begin
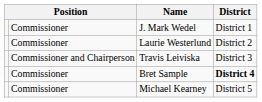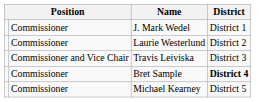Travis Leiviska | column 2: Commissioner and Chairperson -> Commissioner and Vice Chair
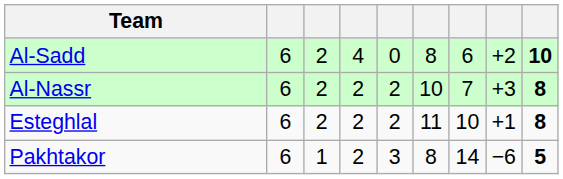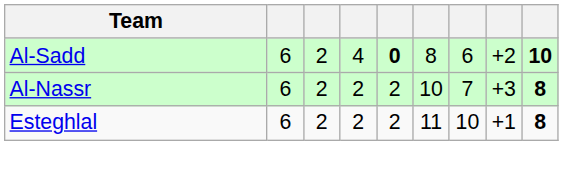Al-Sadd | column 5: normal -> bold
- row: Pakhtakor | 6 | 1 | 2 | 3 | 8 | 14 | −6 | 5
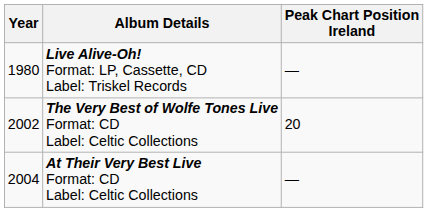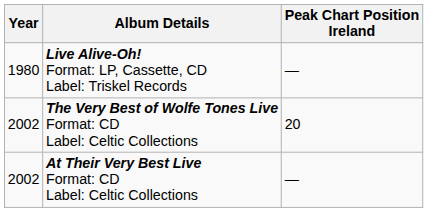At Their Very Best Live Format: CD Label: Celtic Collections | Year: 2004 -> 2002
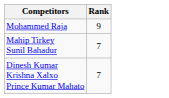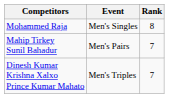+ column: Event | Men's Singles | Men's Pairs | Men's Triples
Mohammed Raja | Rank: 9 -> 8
end
Copy these lines word for word, leaving out the pictures.

## Written response
Travis Leiviska | column 2: Commissioner and Chairperson -> Commissioner and Vice Chair
Al-Sadd | column 5: normal -> bold
- row: Pakhtakor | 6 | 1 | 2 | 3 | 8 | 14 | −6 | 5
At Their Very Best Live Format: CD Label: Celtic Collections | Year: 2004 -> 2002
+ column: Event | Men's Singles | Men's Pairs | Men's Triples
Mohammed Raja | Rank: 9 -> 8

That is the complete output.